EXERCISE PASSAGE →
How To Align Your Customer Service With Your Company’s Values

Many companies have value statements and company goals, but they often miss the mark when they try to determine how to align a specific team to these statements. When you think about how to align your customer service team with your company’s goals, what comes to mind? Do you only think about the staff on the phones or taking those emails and trying to make the customer happy or do you visualize all of the other parts of the business? Do you think about sales, marketing, and product development side-by-side working with customer service, for example, learning from the frontline team and working together to retain customers? If you do, you’re probably on the right track, but sadly you might be the exception!

Traditionally, the perspective was that each of these groups worked in a silo, each having different objectives and methods of achieving them. However, with new tools and technologies in place, it’s possible for many different parts of the business to have information about a prospect/client and what their circumstances are. The new paradigm is that all parts of the company work together as a whole to create a great customer experience. 

This doesn’t happen by accident. It takes strong leadership and good planning to get everyone on the same page and moving in the same direction. But thorough execution pays off. 

Companies who have successfully aligned department goals have seen up to 36% higher customer retention rates and 38% higher sales win rates

Promote Integration Within Your Company 

When the different departments within your company don’t communicate, each department might have a narrow-minded idea of its function within the company. For instance, if your sales team just worries about meeting its targets by any means necessary, they might promise customers product features that are only in development – or not even planned. Aside from the disappointment, this causes to the customers, this has a significant impact on the support organization also.  Customer’s do not want to call, they are most interested in a product that works and delivers the features they were expecting and have paid for. When there is a discrepancy between expectation and reality, you tend to negatively impact customer loyalty and any short-term gains in sales, are not worth the reward.

PROVIDED DATA →

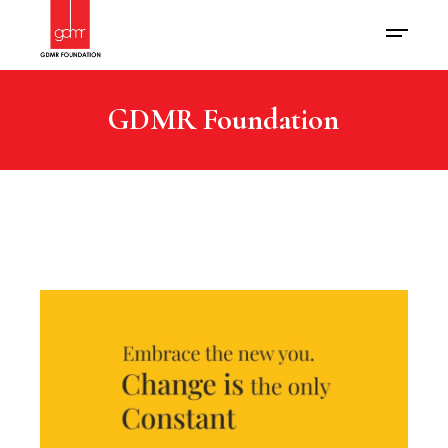
GDMR Foundation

TASK INSTRUCTIONS →
1. In the customer service article, how much higher are the customer retention rates at companies that aligned department goals?
2. Name every part of the business that the customer service article pictures working side by side with customer service.
3. Output the part of the customer service article from "Many companies have" up to and including "be the exception!".

OUTPUTS FOR THE TASKS →
1. Up to 36% higher.

2. Sales, marketing, and product development.

3.
Many companies have value statements and company goals, but they often miss the mark when they try to determine how to align a specific team to these statements. When you think about how to align your customer service team with your company’s goals, what comes to mind? Do you only think about the staff on the phones or taking those emails and trying to make the customer happy or do you visualize all of the other parts of the business? Do you think about sales, marketing, and product development side-by-side working with customer service, for example, learning from the frontline team and working together to retain customers? If you do, you’re probably on the right track, but sadly you might be the exception!